THE ILLUSTRATED CAT by Jean-Claude Suares and Seymour Chwast. 72 pages. Harmony Books/Crown. $10.95, hardcover; $5.95, paperback. A fetching concatenation of feline portraits done by celebrated painters, illustrators and cartoonists from Watteau, Manet, Renoir and Picasso to Andrew Wyeth, from Tenniel to Thurber, from Chessie in the C & O berth to Krazy Kat beset by Ignatz Mouse. The text is too kittenish, even for ailurophiles, but the pictures are, well, magnificat.
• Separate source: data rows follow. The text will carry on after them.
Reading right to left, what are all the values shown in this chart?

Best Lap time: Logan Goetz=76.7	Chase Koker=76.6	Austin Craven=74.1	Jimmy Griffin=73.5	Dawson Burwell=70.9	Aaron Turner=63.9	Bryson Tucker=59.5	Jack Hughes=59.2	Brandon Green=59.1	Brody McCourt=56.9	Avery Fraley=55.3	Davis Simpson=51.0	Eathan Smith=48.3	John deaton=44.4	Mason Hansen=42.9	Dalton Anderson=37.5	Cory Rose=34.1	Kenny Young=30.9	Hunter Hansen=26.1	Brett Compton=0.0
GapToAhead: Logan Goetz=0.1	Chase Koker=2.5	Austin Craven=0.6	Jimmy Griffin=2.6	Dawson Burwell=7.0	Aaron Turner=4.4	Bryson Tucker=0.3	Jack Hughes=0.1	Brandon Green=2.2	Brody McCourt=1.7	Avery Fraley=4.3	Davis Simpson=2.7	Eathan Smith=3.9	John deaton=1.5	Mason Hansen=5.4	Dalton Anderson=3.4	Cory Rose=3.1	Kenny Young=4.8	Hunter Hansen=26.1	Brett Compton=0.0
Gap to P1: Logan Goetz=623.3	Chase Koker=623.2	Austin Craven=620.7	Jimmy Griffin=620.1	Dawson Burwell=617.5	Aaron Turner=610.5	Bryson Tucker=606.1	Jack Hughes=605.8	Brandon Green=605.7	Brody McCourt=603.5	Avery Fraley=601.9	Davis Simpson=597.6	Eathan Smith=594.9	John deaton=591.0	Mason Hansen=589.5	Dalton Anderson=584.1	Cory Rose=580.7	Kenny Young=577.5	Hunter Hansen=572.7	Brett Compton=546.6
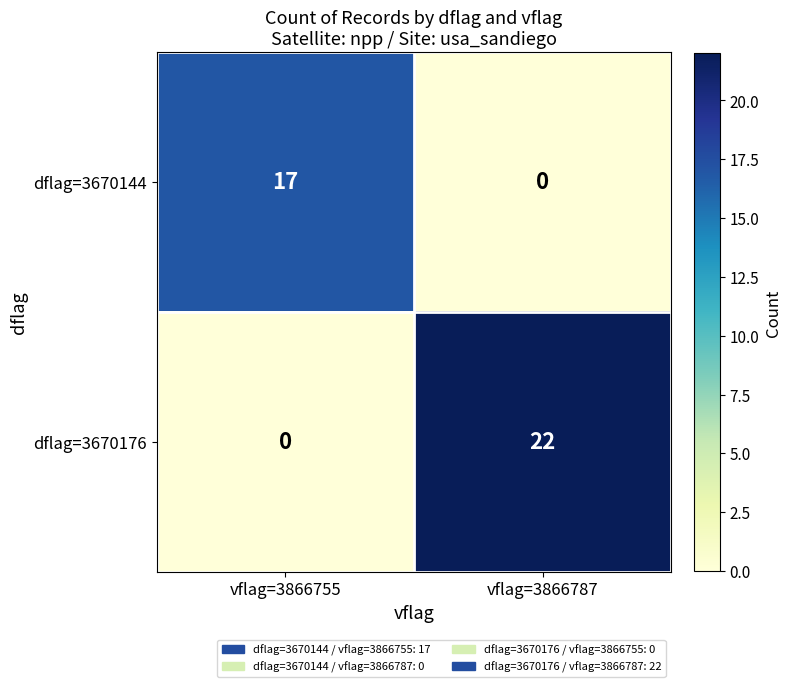

Reading left to right, what are all the values shown in this chart?

dflag=3670144: vflag=3866755=17	vflag=3866787=0
dflag=3670176: vflag=3866755=0	vflag=3866787=22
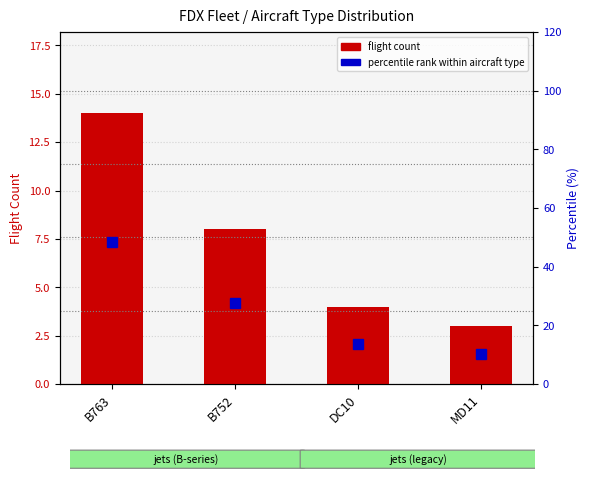

At DC10, list the series in order from largest to smallest.

percentile rank within aircraft type, flight count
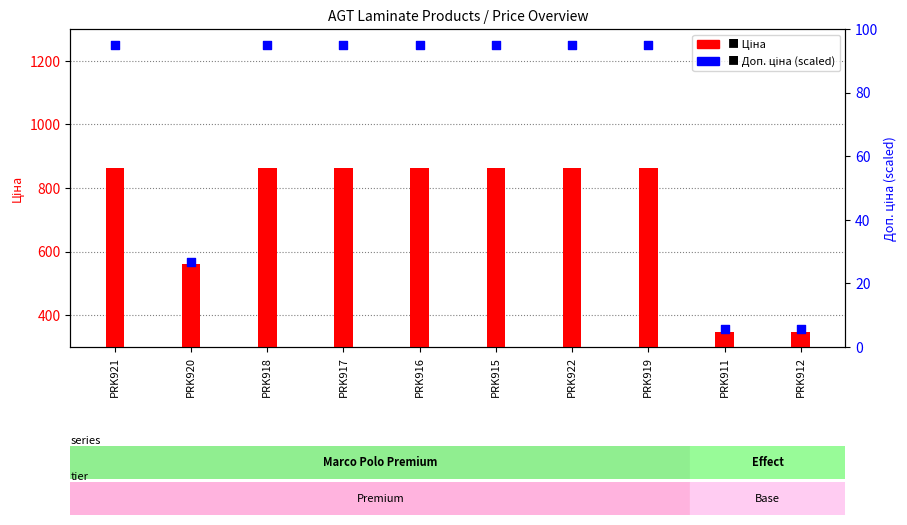

Which series has the largest total across all categories?

Ціна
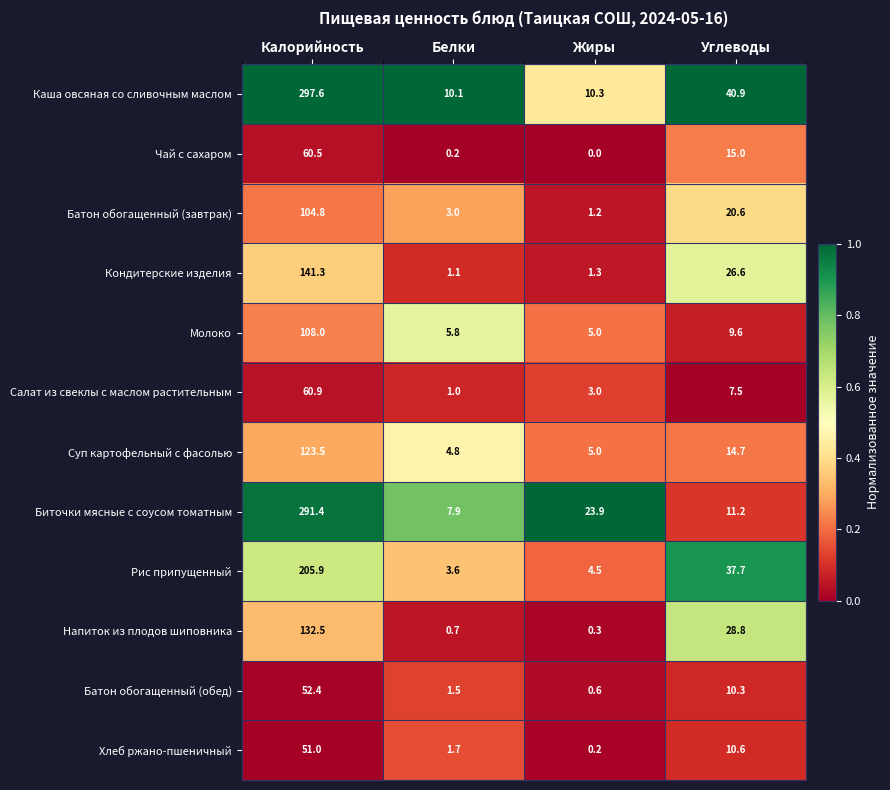

What is the difference between the highest and lowest values at Жиры?

23.9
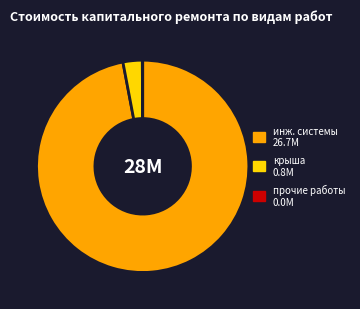

Does any single category account for the majority?

Yes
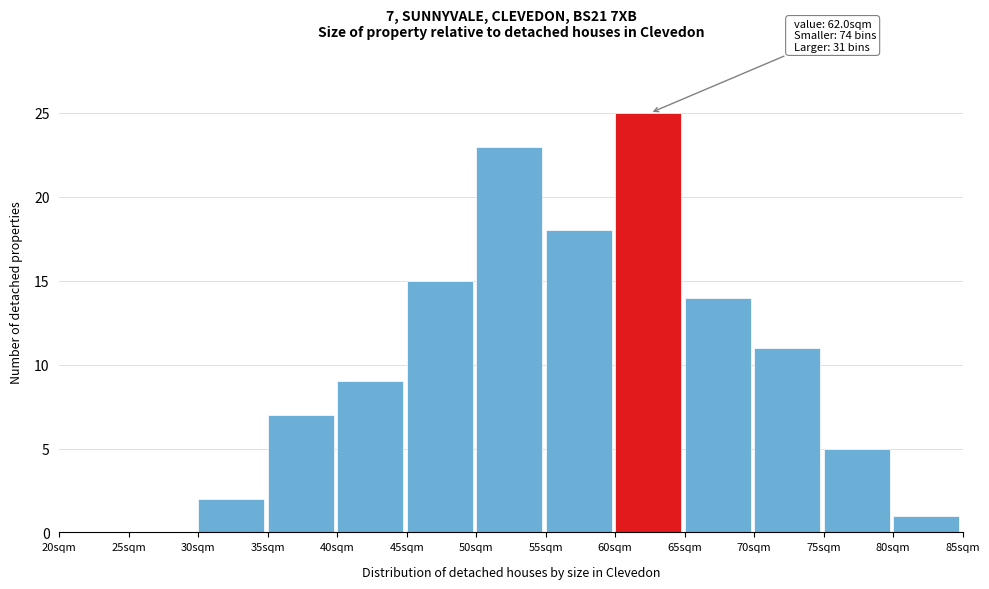

Which range on the x-axis has the tallest bar?

60 to 65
ALLIGATORS AND MUSIC by Donald Elliott. Illustrated by Clinton Arrowood. 67 pages. Gambit. $8.95. Anyone who thinks of alligators as truculent beasts can thank Clinton Arrowood for revealing their spiritual side: they are dedicated musicians. There is no indication of this in Donald Elliott's didactic text, a series of short essays in which the instruments of the orchestra archly explain their characteristics. Thus the bassoon: "I am something of a deep thinker." Somehow, this unpromising libretto inspired Arrowood to portray each instrument being performed by one of his bewigged and frock-coated reptiles. The results are as absurd--and as charming--as Babar the elephant enjoying the Comedie Franc,hise.
THE HIGHER ANIMALS: A MARK TWAIN BESTIARY. Edited by Maxwell Geismar. Drawings by Jean-Claude Suares. 160 pages. Thomas Y. Crowell. $8.95. Fully half a century ago, Robert Benchley protested against the practice of concocting an annual anthology of Mark Twain relics. That season's offering happened to be Moments with Mark Twain, so Benchley wondered whether "we may look for further books in this series in 1923, 1924, 1925, etc., to be entitled Half-Hours with Mark Twain ... Pleasant Week-Ends with Mark Twain, Indian Summer with Mark Twain. " Mutatis mutandis, this year's Twain anthology is a collection of his tales and observations about animals, ranging from the familiar Celebrated Jumping Frog of Calaveras County to such oddities as a polemic against the inefficiency of ants. Twain is a master always worth rereading, and perhaps the chief justification for new anthologies is to remind us of lines like "A jay hasn't got any more principle than a Congressman."